*Exercice écrit 1*: Quelles lignes des enregistrements contiennent le mot « enters » ? Relevez-les toutes.

━━━ Texte choisi ━━━

Des boîtes de camembert non pasteurisé dans les casiers de l’Assemblée nationale, à Paris, le 13 mars. / Gonzalo Fuentes / REUTERS

C’est la réponse du berger à la bergère. Ou plutôt du groupe laitier Lactalis au député Richard Ramos. Le 13 février, l’élu MoDem du Loiret ouvrait la boîte à camembert. Au lait cru. Chacun de ses collègues de l’Assemblée nationale recevait dans son casier une boîte du fromage normand et ses effluves se sont glissés jusque dans l’Hémicycle.

Le député, accompagné de Véronique Richez-Lerouge, présidente de l’association Fromages de terroirs, souhaitait mettre ses collègues au parfum. Son objectif : dénoncer le projet d’autoriser le label Appellation d’origine protégée (AOP) sur un camembert pasteurisé. Un changement complet de cahier des charges de cette appellation normande, jusqu’alors réservée au fromage au lait cru, qui pourrait entrer en vigueur en 2021.

Or, en inventant, avec Président, le camembert pasteurisé, Lactalis a ouvert la voie à l’industrialisation de ce fromage de terroir. Il en détient toujours la plus grosse part. Le géant laitier n’a donc pas manqué de réagir à l’offensive du député.

Cahier des charges à deux vitesses

Une réplique se prépare au Sénat, mardi 2 avril, à « l’invi­tation » de la sénatrice centriste de l’Orne, Nathalie Goulet. Pour « défendre le vrai camembert de ­Normandie », Jean-Marie Cambefort, grand maître de la Confrérie des ­chevaliers du camembert – du véritable camembert de Normandie –, est placé aux premières loges.

━━━

*Exercice écrit 2*:
Répondez à ces questions sur l'article consacré au camembert :
(a) Quelle association Véronique Richez-Lerouge préside-t-elle ?
(b) En quelle année le changement du cahier des charges de l'appellation pourrait-il entrer en vigueur ?
(c) Quelle sénatrice a lancé l'invitation pour la réplique au Sénat du mardi 2 avril ?

━━━ Données de travail ━━━

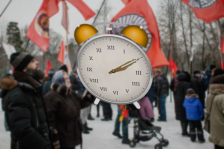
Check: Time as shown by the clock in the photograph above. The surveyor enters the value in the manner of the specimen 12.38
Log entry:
2.10
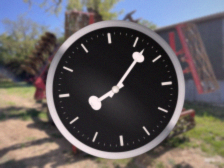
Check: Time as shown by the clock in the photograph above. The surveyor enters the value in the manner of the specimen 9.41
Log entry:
8.07
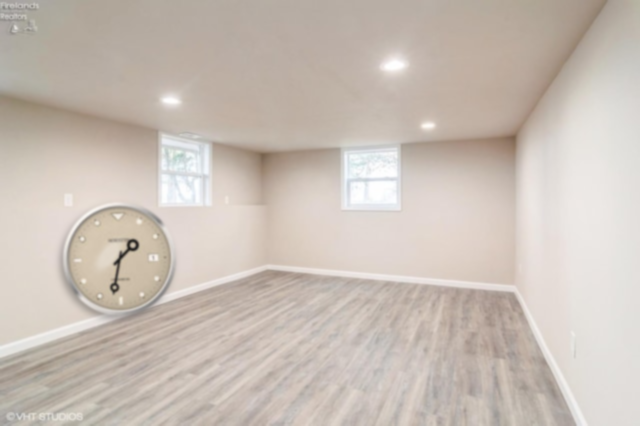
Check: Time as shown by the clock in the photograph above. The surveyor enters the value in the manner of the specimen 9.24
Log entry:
1.32
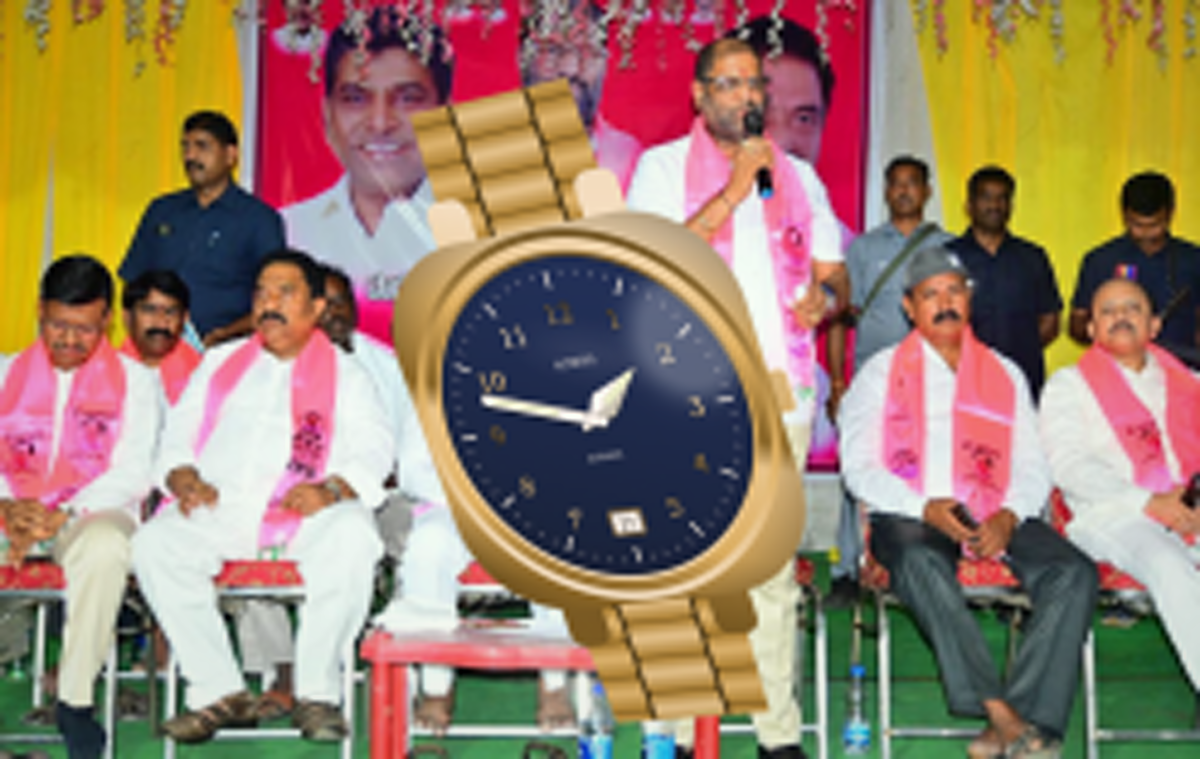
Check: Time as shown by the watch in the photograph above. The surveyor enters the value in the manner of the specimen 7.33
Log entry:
1.48
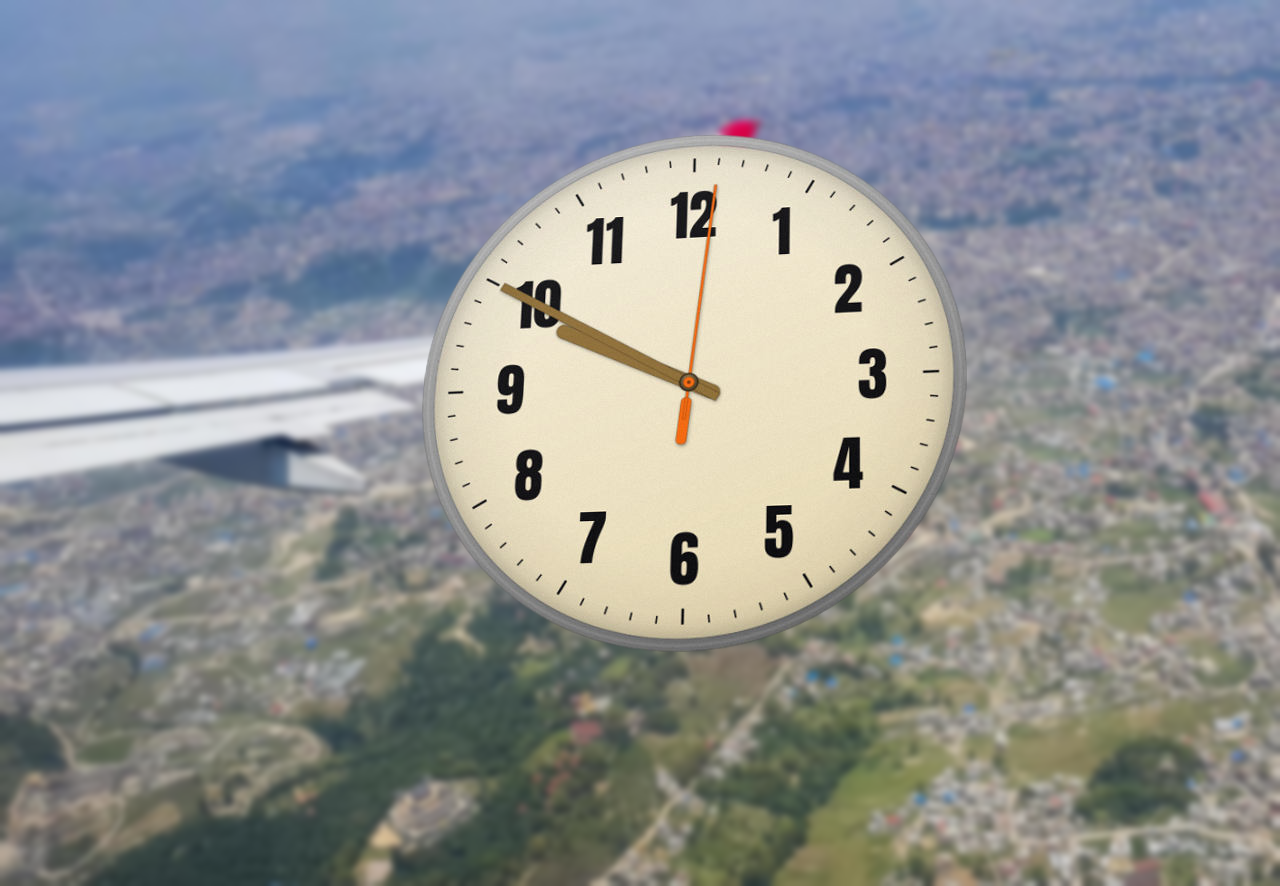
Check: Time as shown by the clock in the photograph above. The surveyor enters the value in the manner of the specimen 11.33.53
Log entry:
9.50.01
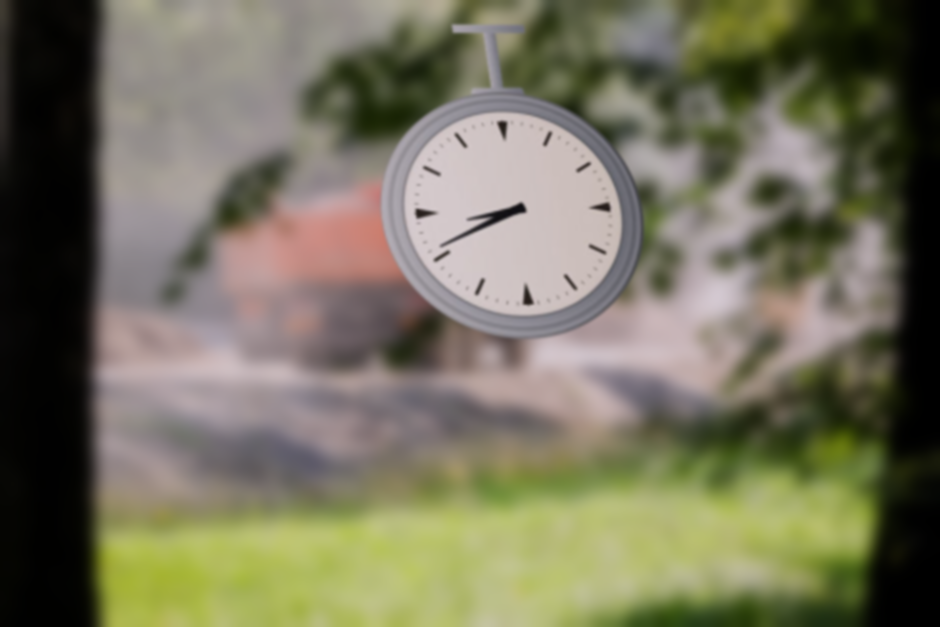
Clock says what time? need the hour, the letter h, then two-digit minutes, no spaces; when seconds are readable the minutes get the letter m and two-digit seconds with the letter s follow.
8h41
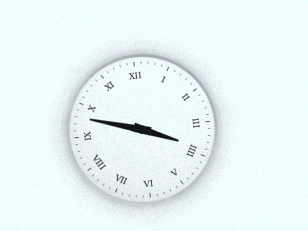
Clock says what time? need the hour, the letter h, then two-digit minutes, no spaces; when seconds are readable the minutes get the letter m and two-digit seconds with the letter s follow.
3h48
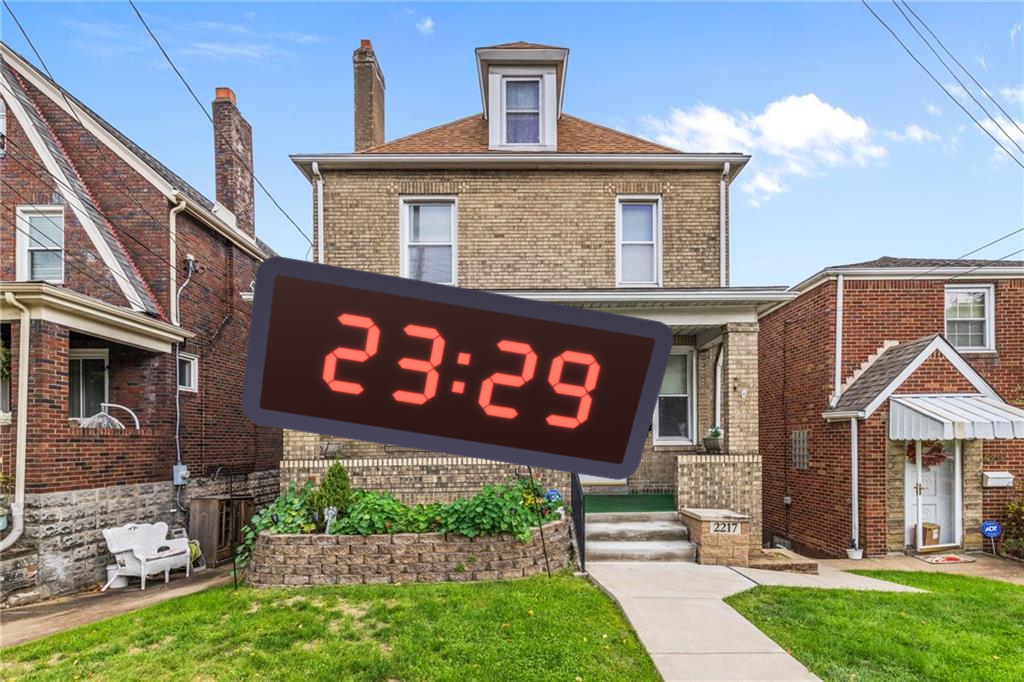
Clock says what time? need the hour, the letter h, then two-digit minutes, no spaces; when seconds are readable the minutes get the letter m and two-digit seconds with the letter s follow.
23h29
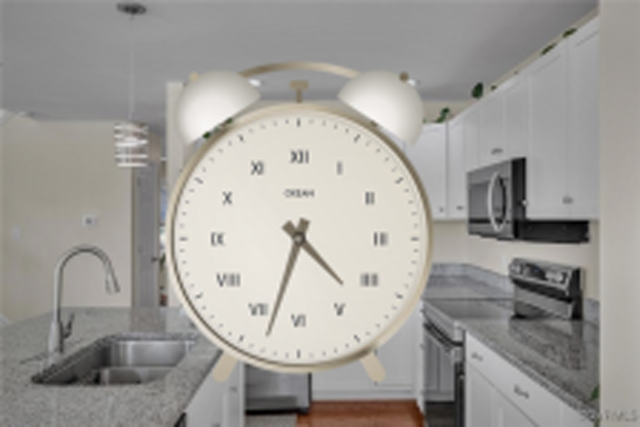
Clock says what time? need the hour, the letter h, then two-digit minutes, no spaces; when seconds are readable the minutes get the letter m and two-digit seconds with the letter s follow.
4h33
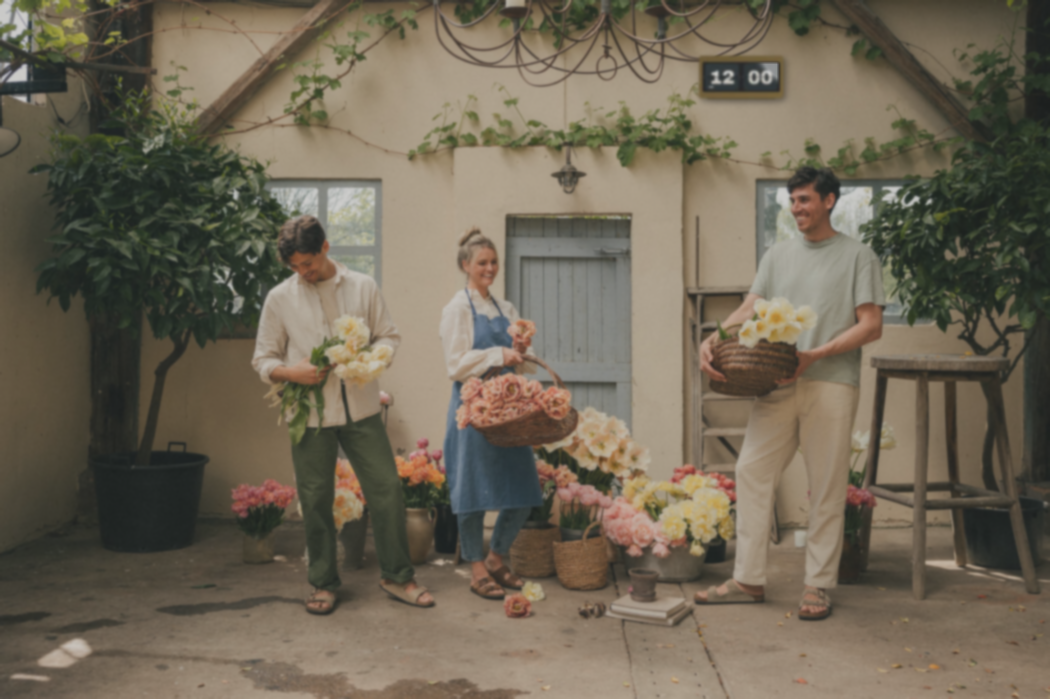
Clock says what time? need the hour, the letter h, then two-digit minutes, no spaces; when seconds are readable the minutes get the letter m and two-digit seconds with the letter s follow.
12h00
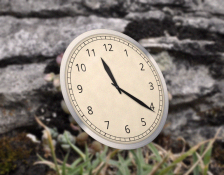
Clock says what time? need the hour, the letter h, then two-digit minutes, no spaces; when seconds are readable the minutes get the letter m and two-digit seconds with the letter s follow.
11h21
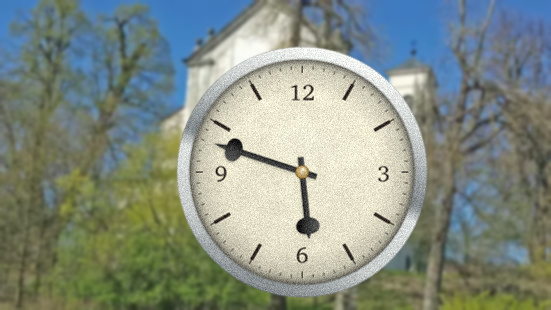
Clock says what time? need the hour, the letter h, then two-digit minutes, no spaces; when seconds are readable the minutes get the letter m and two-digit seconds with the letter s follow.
5h48
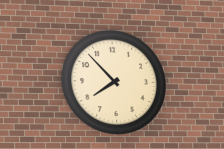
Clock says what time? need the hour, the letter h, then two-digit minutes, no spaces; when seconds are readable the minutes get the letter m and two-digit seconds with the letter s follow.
7h53
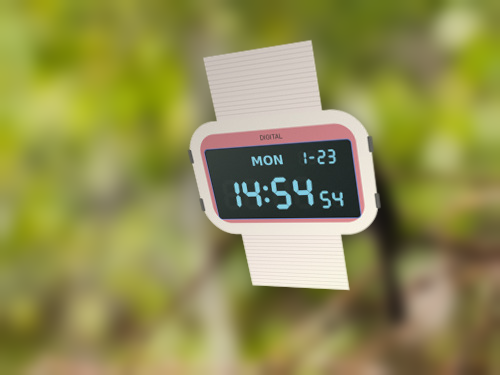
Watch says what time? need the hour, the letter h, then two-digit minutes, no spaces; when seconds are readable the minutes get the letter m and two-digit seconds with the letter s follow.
14h54m54s
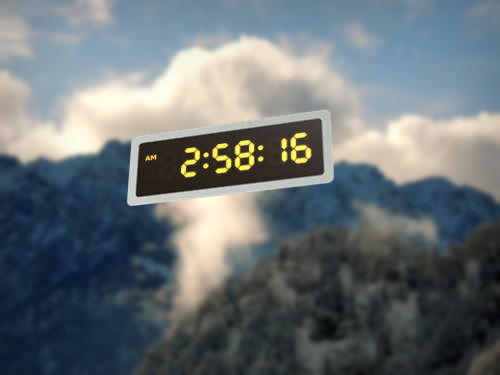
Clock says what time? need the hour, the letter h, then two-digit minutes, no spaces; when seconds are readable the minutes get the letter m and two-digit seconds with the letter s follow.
2h58m16s
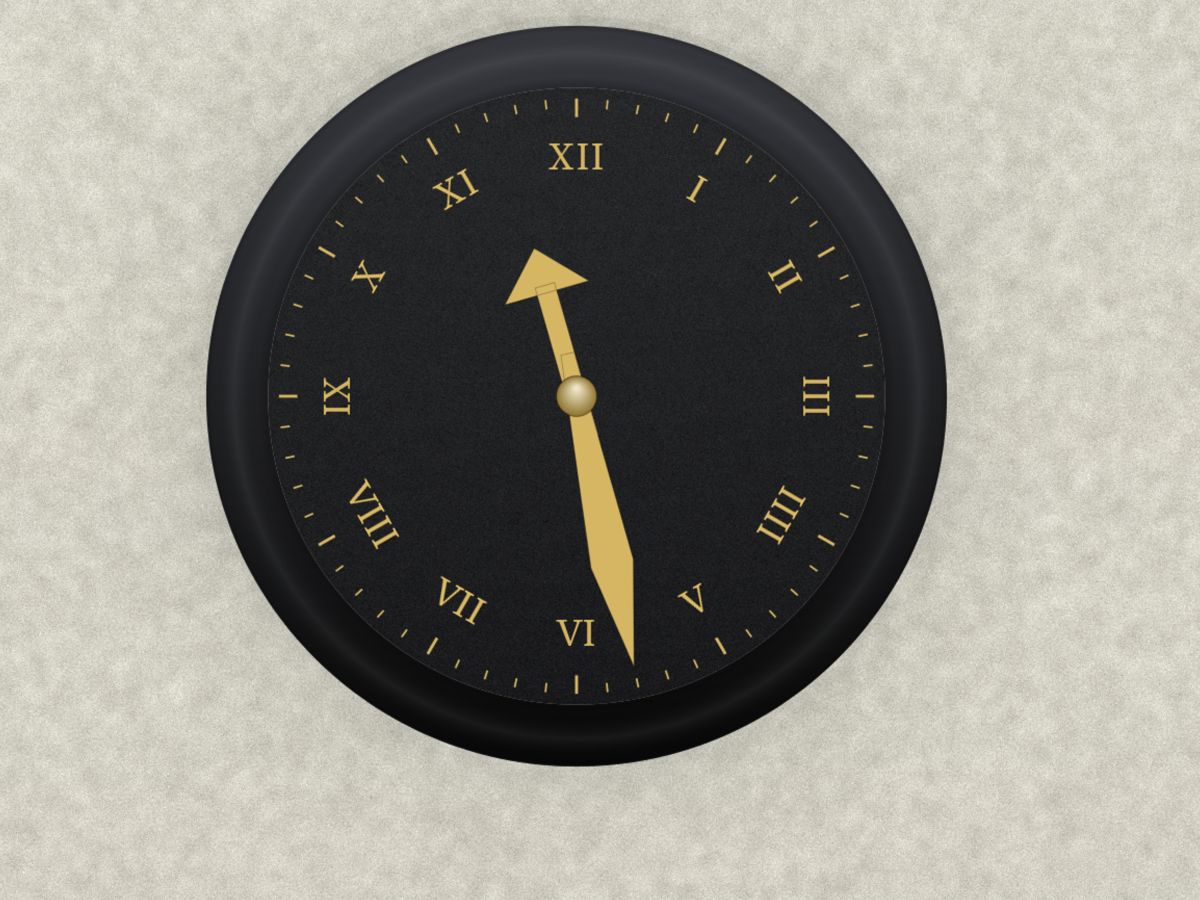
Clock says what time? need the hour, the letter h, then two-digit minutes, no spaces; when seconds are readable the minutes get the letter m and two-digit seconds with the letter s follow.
11h28
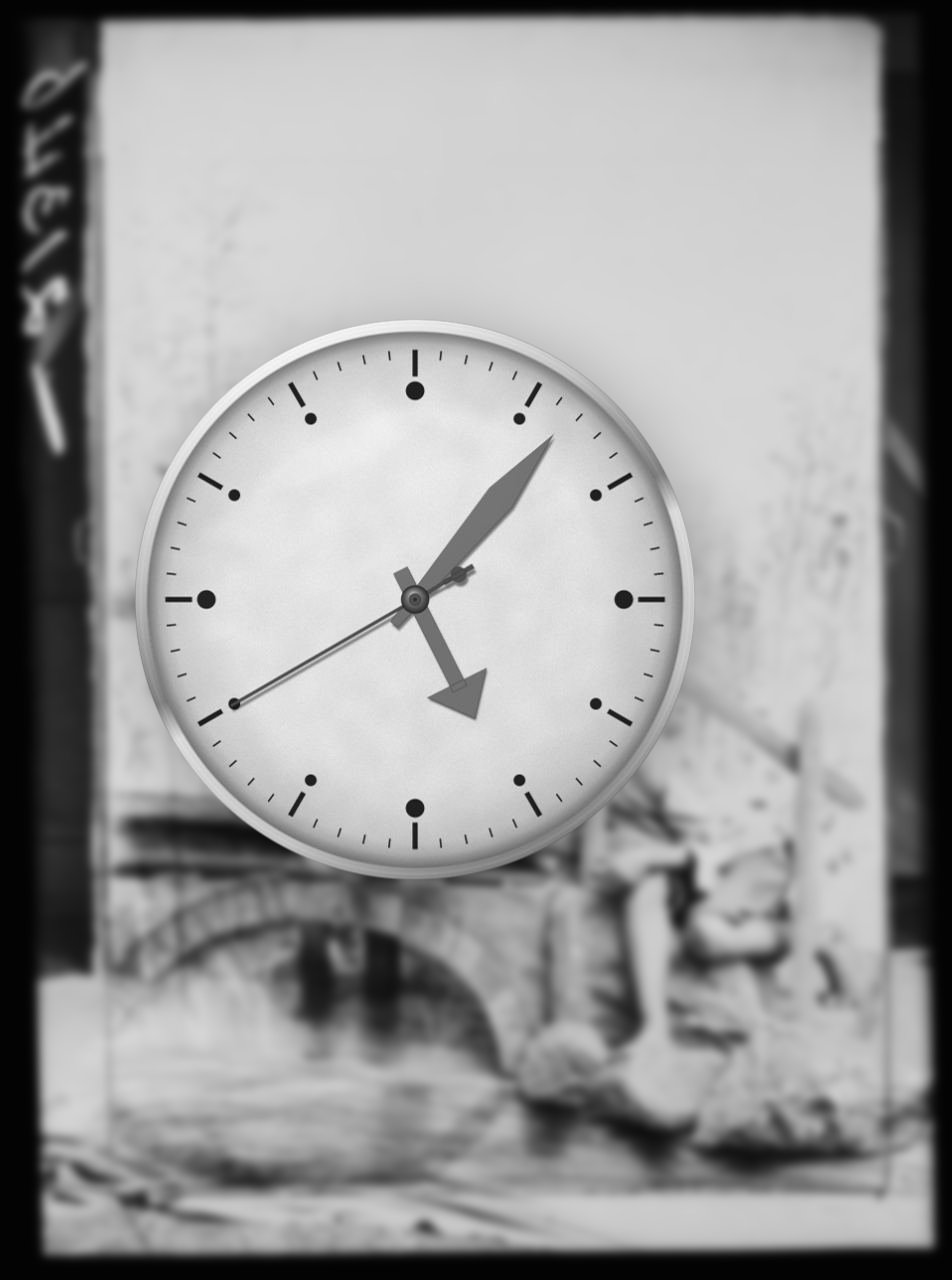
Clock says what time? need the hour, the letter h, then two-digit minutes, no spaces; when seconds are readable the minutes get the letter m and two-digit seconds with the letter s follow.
5h06m40s
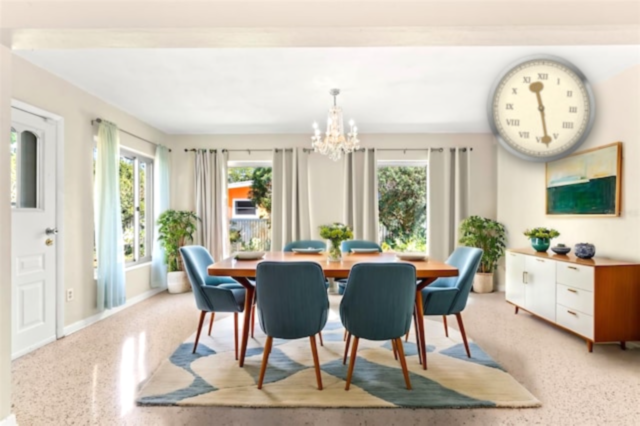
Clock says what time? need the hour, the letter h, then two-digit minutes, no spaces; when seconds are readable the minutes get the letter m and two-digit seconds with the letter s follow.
11h28
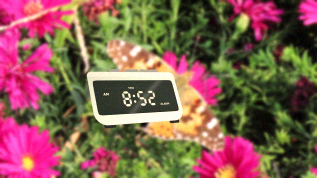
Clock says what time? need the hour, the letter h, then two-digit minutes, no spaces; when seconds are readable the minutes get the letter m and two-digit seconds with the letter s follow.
8h52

━━━

*Corrigé détaillé 1*:
Check: Time as shown by the clock in the photograph above. The surveyor enters the value in the manner of the specimen 12.38
Check: Time as shown by the clock in the photograph above. The surveyor enters the value in the manner of the specimen 9.41
Check: Time as shown by the clock in the photograph above. The surveyor enters the value in the manner of the specimen 9.24
Check: Time as shown by the watch in the photograph above. The surveyor enters the value in the manner of the specimen 7.33
Check: Time as shown by the clock in the photograph above. The surveyor enters the value in the manner of the specimen 11.33.53

*Corrigé détaillé 2*:
(a) L'association Fromages de terroirs.
(b) En 2021.
(c) Nathalie Goulet, sénatrice centriste de l'Orne.